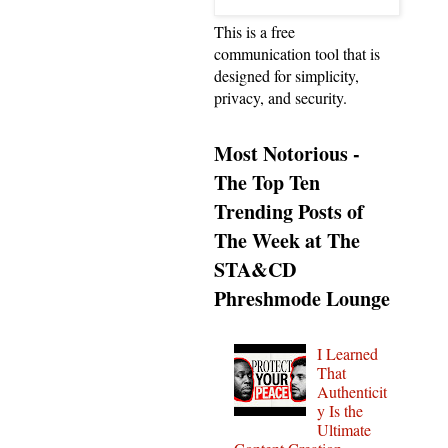
This is a free
communication tool that is
designed for simplicity,
privacy, and security.
Most Notorious -
The Top Ten
Trending Posts of
The Week at The
STA&CD
Phreshmode Lounge
I Learned
That
Authenticit
y Is the
Ultimate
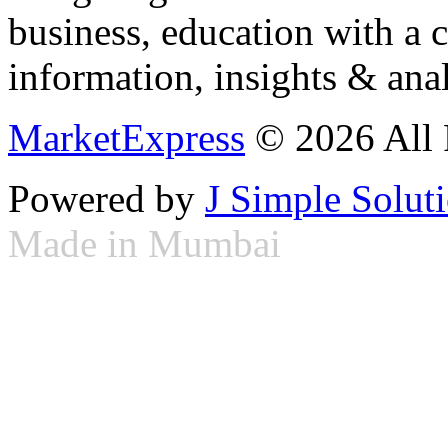
business, education with a 
information, insights & anal
MarketExpress
© 2026 All 
Powered by
J Simple Solut
Made in Mumbai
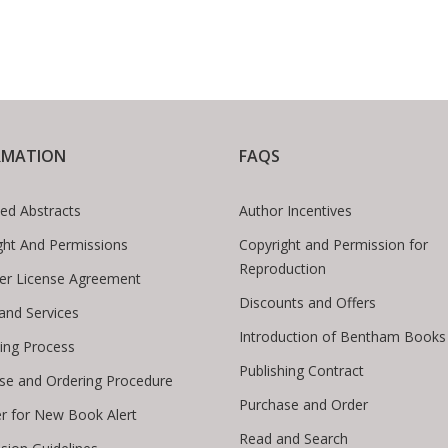
RMATION
FAQS
ed Abstracts
Author Incentives
ght And Permissions
Copyright and Permission for
Reproduction
er License Agreement
Discounts and Offers
 and Services
Introduction of Bentham Books
hing Process
Publishing Contract
se and Ordering Procedure
Purchase and Order
er for New Book Alert
Read and Search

*Your objective:* Lay out the lines from the records above as a Markdown table with the columns No. and Line, starting with the line that contains "business, education with a" and going on through the line that contains "Made in Mumbai". Number each row and leave out any blank lines.

*Answer area:*
| No. | Line |
|---|---|
| 1 | business, education with a  |
| 2 | information, insights & anal |
| 3 | MarketExpress |
| 4 | © 2026 All  |
| 5 | Powered by |
| 6 | J Simple Solut |
| 7 | Made in Mumbai |